I like to think that I would refuse. The is an English author who grew up in India called MM Kaye. Her most famous book is a sweeping colonial saga called The Far Pavillions. I don’t like her fiction, but I love the three volumes of her autobiography, and wish she had lived long enough to write the fourth. Her father was an important official in India, and at one time got his hands on a document detailing all the officials and how much you needed to bribe them with. The list went from relatively small items to the men who required the most expensive and rare items to get them on side. MM’s father wasn’t on the list. He was priceless and couldn’t be bought.
I want to be priceless. I want to say no deal to the temptor, you have no power over me. I’m afraid I’d probably cave much too easily in reality.
Jonny: Ehh, I’m pretty leery of shady-seeming deals, so I would like to say I would resist, but if a generous benefactor offered me a private home out in the country with tons of books, how would I be able to say no? That would be a dream come true.
4. There are several literary and mythical allusions in the book, including the story of Persephone and Hades, and the Minotaur in the Labyrinth. How did this strengthen, or indeed weaken, the tale?
Iseult: I loved the mention of the Greek myths. They immediately conjured up a whole lot of images and feelings, by association, and seemed to make what the characters were going through all that more serious and ancient. By likening their ordeals to myths, it gave me the impression of how great Ollie’s fight was against her captor.
Jonny: I also enjoyed the mythical allusions. In middle school, mythology was my favorite class I took (sixth grade actually). Seeing it referenced anywhere always gives me a strong sense of imagery, and it touched on valid concerns that the characters had in that section of the book. It definitely strengthened the tale.
5. When the bus breaks down, Ollie has to make an important decision on whether she stays with her class or goes it alone into the woods. Would you have stayed on the bus or followed her?

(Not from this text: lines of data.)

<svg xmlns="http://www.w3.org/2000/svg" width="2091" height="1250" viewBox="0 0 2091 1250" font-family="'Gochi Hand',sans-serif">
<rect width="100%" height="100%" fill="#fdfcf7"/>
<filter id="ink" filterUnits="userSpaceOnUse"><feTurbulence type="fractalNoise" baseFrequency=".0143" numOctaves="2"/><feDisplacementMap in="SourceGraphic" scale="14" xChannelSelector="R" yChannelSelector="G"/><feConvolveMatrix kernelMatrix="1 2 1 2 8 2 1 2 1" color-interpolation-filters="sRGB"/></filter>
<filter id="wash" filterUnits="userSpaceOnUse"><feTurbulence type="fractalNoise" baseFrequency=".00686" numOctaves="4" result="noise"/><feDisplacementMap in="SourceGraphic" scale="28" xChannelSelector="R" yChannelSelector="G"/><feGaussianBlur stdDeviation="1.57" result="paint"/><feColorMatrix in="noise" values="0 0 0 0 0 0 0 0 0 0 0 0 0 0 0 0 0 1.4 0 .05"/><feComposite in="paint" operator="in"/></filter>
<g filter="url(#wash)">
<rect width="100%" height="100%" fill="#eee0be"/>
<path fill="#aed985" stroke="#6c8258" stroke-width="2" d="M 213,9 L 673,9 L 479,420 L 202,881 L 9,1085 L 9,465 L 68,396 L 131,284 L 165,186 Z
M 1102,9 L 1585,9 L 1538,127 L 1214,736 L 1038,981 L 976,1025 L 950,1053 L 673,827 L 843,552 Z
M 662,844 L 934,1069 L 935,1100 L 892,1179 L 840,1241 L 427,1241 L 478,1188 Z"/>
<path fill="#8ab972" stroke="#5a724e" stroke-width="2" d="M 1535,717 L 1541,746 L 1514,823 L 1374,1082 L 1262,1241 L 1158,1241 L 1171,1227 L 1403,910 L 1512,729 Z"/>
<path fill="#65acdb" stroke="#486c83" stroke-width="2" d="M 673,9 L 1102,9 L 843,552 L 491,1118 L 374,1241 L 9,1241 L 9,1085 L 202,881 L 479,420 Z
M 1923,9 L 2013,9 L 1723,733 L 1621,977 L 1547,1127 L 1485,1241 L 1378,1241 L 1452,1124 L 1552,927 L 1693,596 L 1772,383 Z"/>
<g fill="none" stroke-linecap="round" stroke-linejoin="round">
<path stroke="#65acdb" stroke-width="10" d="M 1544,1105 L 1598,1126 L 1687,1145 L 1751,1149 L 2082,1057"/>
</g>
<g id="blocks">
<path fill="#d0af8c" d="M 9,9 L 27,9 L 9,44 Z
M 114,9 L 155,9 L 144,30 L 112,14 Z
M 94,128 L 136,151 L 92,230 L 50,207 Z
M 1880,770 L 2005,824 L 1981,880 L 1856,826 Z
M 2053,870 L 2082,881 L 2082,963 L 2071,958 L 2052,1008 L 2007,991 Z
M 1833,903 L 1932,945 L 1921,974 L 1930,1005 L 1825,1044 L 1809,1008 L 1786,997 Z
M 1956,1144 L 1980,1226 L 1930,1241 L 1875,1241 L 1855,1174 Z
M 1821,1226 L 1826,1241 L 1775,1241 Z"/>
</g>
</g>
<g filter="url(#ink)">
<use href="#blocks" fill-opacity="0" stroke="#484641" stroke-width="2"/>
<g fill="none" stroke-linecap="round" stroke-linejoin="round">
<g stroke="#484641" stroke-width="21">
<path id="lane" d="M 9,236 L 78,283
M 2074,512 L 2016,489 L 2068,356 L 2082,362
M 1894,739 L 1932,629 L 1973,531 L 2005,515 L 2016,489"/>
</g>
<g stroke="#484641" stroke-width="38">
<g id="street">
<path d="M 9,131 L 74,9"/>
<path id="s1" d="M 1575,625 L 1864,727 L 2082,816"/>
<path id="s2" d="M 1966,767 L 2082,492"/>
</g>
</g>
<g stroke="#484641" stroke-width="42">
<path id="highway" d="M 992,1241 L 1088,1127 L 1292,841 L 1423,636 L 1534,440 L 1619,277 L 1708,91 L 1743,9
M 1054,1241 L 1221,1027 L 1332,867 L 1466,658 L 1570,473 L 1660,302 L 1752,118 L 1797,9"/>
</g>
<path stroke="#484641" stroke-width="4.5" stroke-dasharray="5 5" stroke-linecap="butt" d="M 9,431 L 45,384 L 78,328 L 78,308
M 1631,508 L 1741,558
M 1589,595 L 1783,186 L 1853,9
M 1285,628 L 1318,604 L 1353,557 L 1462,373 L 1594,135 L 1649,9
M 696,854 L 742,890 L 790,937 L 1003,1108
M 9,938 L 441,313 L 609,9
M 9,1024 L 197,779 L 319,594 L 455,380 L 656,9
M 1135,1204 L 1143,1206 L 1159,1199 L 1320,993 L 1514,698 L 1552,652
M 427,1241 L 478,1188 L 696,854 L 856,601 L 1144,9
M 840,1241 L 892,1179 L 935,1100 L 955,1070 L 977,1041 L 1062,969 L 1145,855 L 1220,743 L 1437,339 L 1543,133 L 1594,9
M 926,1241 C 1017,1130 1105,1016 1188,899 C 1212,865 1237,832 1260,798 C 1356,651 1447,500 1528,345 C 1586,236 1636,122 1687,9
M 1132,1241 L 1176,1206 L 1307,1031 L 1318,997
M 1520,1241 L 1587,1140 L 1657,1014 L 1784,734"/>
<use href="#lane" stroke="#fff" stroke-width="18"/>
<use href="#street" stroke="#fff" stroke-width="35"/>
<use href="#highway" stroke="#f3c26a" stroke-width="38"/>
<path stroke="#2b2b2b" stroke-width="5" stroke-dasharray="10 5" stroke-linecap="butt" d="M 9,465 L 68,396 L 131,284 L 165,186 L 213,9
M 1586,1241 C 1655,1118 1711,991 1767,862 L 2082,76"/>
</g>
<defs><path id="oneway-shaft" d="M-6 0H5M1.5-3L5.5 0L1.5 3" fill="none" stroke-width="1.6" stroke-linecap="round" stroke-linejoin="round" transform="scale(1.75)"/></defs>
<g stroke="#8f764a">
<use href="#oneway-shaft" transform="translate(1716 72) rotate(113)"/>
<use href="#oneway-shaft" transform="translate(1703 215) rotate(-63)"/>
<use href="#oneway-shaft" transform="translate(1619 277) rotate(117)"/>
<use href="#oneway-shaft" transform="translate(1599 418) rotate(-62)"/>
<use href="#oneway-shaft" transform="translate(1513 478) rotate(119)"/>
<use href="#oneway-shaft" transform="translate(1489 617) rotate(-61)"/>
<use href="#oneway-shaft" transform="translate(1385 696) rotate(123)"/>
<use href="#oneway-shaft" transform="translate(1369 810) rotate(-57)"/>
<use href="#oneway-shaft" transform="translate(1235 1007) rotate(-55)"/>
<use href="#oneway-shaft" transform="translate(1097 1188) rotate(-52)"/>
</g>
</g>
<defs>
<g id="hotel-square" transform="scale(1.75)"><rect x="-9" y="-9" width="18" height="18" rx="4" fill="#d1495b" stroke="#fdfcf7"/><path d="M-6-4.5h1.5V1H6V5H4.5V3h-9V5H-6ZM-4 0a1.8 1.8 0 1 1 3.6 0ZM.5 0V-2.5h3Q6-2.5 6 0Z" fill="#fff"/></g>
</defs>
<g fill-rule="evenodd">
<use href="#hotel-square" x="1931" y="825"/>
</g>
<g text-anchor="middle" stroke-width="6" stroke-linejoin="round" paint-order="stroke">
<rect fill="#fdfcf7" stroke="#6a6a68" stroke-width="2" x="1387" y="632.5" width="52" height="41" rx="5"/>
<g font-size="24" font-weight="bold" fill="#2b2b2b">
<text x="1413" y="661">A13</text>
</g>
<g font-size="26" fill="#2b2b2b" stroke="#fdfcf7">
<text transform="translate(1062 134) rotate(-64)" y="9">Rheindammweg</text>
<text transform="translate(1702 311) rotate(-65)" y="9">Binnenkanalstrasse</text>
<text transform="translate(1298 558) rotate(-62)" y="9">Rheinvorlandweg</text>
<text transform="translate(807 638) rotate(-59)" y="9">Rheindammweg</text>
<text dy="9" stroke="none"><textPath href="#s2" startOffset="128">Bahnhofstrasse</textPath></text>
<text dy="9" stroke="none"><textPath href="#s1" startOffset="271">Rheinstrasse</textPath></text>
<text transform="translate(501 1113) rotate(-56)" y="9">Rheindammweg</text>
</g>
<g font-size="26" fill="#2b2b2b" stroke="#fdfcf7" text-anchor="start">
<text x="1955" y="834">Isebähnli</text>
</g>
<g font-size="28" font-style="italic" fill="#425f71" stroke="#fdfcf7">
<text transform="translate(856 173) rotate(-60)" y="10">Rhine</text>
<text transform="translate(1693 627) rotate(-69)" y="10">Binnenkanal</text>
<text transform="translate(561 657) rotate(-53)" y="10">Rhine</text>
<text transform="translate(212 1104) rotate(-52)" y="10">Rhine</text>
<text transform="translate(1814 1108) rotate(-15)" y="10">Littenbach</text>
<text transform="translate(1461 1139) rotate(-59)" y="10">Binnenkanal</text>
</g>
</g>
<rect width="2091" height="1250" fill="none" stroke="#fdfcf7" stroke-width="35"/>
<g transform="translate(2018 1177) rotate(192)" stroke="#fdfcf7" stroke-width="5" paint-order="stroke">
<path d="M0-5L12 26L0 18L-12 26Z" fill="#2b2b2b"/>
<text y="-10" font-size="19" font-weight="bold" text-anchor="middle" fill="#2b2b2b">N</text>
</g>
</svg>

Iseult:Give me a book and a light to read by, and they’d probably have to pry me out of the bus with crowbars when it got back to the depot. However, I do like to be different, so I could see myself following Ollie off the bus. If I’d access to the information that she did, no power on earth could have kept me in that vehicle.
Jonny: Haha, Iseult!
Given that I’m not Ollie herself, I would’ve listened to the concern and rationality in her argument and went with her. I’m not a big fan of public transit anyways, and being stuck on a bus sounds like the ninth dimension of hell to me, so it wouldn’t take much.
6. Would you rescue a book from a crazy woman who was about to throw it into a river, like Ollie did in Small Spaces?
Iseult: When I was Ollie’s age, I thought books were practically scared, and the thought of damaging them or destroying them in anyway appalled me. I would have saved the book no question.
These days, while I still shiver at the thought of destroying books (I have saved books from dumpsters because I couldn’t bear the sight of them thrown away when they could have been rehomed), I realize that destroying the physical copy of a book isn’t the same as destroying the ideas it contains. However, I would still save the book, because throwing books into rivers is littering.
Jonny: When I was a kid, I hadn’t really formed an opinion on books. Yes, if you threw away my Animorphs or Goosebumps I’d probably start throwing rocks at you, but if some crazy lady was gonna throw a book into a river I would probably be creeped out and leave her be.
However, these days I would probably shout at the woman for her poor sense of judgment and demand she hand the book over, while keeping a six-foot distance of course. Don’t make me kick your booty, crazy lady!
This was great fun, as always, Jonny. I loved your questions and answers. I look forward to our next buddy read. I can’t believe Small Spaces was our fourth!